To get around the restriction of Word’s protected view and others, Hickey downloaded a word document which was malicious he built. This document is considered by Windows as trusted location permitting macro enabled from a warning bar on top of the screen. A user was therefore forced by the document to switch off protected mode so as to view it.
Using Metasploit, he was able to download a payload enabling him to control the computer remotely with the highest level of access. Hickey said that it could be a game over if he wanted to download ransomware which could be loaded on. As a proof of his accessibility level, he sent a screenshot to the spoilers having a password of the Wi-Fi network the computer was connected to. Hickey said that they could even take a DLL-based software and run it with an aim of encrypting all the files in a particular document hence requesting a key for wallpaper setting. He stopped installing the ransomware saying that he had proven enough and never wanted to pause risk on other devices on the network. He said that the attack could be done in several ways.
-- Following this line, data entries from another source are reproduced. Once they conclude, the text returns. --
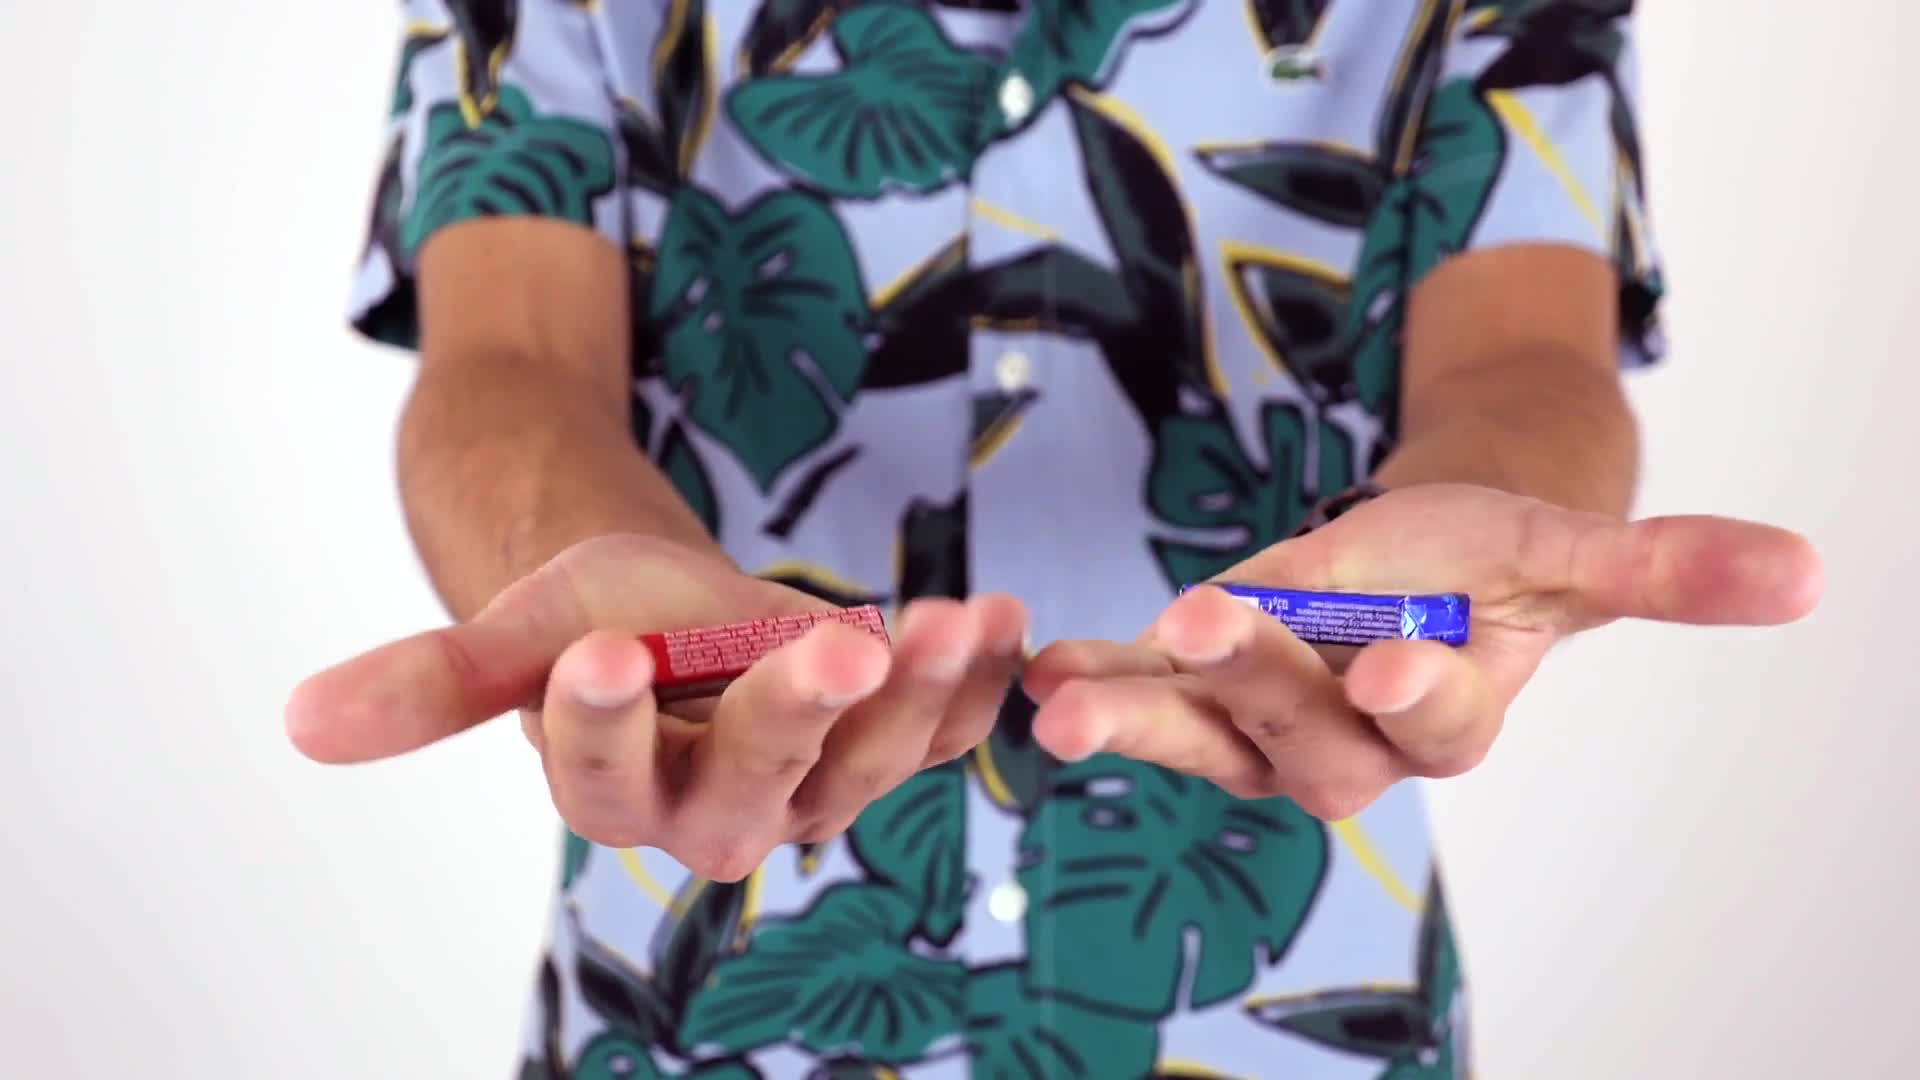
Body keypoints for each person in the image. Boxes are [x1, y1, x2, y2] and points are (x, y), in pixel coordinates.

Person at [288, 2, 1822, 1077]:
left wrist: (1464, 547)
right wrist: (587, 586)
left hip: (1298, 1015)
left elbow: (1528, 358)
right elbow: (509, 363)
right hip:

Microsoft security team was not informed of the attack before publication. Despite the fact that the techniques used by Hickey were well known by the security experts. Microsoft ignored its claims for the initial part. A spokesperson said that Windows 10 S was not susceptible to any attack by ransomware. He ended up by saying that the information from ZDNet was true. He concluded that they recognize that new attacks and malware occurs frequently and that they were committed to solving that by working with responsible researchers.
The process of hacking is not easy. There is a double click which says, hackers are not meant to give up after a short while. Finally, Microsoft revealed that there is no any known ransomware which works on an operating system, although with system level access they said that it was possible to install ransomware.